* TASK DETAILS *
In the comment thread, mdblanche says something about the headline in the reply to @fasteddie9318 "feels off." Explain, in one to three sentences, what mdblanche thinks causes that feeling.

* EXTRACT TO READ *
AAAUUUUUGGHHHHH, I was smarter than this 30 year ago!
Roger Moore
@Butch:
He might have moved a bit more in that direction after changing jobs, but it was a pre-existing condition. How do you think he got hired at Slate in the first place?
Satanicpanic
@fasteddie9318: Poe’s Law needs to widened to include contrarianism
Belafon (formerly anonevent)
@Snowwy: Remember, most of these people think that they are either John Galt or the industry leaders, rather than realizing they are the company executives that got left behind.
mdblanche
@fasteddie9318: Slate-y premise, but something about your headline feels off. I think it’s that question mark you put in there.
@jibeaux:
1. Britain surrenders
2. ?????
3. No Holocaust!
the Conster (f/k/a Cat Lady)
At least they didn’t say Creed.
Comrade Dread
Yes, because companies will be clamoring for the opportunity to invest the long term time and resources needed into making politically dodgy and economically impoverished regions viable and economically healthy, because even though it would look really bad on their quarterly balance sheets, drive down profits and bonuses, and make stockholders question the sanity of the board of directors, they realize that…
Uh…
Something about…?
Fuck… pass the scotch.
taylormattd
@the Conster (f/k/a Cat Lady): Yes, that is actually the worst thing ever posted to Slate.
bogdan
Other than slowing down to look at the car wreck, is there any reason to visit Slate anymore?
Tone In DC
@ThatLeftTurnInABQ:
LULz.

* RECORDS *
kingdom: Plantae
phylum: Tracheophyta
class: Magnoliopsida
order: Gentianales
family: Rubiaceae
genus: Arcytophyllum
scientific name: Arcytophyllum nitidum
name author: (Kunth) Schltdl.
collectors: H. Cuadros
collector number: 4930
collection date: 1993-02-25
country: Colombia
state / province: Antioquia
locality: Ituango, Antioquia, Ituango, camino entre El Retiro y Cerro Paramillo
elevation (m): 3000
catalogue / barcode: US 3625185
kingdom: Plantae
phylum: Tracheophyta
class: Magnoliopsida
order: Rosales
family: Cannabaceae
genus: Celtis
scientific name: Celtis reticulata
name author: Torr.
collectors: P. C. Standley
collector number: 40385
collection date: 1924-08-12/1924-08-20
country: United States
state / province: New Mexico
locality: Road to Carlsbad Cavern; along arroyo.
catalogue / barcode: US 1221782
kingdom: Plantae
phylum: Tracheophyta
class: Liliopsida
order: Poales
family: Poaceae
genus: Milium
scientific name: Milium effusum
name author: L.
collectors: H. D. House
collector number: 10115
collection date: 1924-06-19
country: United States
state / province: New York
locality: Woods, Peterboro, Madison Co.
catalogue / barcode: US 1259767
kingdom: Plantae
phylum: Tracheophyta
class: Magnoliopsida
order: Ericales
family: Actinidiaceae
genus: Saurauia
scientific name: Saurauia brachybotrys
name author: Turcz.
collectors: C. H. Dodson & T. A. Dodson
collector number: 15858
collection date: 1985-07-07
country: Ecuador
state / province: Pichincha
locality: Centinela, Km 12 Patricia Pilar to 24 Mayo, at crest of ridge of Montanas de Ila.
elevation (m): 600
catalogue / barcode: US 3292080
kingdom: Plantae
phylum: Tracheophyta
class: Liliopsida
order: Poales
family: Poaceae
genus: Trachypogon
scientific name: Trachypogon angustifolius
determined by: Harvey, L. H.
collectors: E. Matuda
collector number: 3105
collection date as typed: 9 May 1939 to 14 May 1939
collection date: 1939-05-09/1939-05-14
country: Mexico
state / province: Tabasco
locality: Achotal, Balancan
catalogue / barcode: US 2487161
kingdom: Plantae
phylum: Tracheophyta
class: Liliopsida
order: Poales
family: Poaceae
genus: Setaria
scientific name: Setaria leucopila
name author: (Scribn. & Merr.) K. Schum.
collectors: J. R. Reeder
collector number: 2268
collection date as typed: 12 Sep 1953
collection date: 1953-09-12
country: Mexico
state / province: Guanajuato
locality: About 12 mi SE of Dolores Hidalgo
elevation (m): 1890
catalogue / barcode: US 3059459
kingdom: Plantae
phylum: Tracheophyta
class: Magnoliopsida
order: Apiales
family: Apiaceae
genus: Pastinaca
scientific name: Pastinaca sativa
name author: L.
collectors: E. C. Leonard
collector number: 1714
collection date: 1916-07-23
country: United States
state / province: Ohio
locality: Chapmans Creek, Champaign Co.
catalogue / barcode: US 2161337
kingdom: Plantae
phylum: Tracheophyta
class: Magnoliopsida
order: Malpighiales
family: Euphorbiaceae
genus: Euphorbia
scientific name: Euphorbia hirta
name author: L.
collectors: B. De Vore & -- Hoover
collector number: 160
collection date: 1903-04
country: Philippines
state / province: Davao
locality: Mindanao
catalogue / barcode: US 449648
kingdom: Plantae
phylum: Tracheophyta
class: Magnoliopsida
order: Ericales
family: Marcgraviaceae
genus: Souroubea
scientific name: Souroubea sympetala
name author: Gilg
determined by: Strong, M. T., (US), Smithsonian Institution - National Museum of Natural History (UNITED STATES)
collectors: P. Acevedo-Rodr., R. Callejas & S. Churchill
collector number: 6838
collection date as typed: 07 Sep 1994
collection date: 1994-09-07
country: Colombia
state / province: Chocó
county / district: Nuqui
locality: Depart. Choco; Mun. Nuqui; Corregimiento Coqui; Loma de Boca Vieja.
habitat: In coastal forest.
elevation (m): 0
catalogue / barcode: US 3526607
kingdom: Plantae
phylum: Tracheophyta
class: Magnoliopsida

* RESULT *
mdblanche thinks the headline feels off because of the question mark that @fasteddie9318 put in it.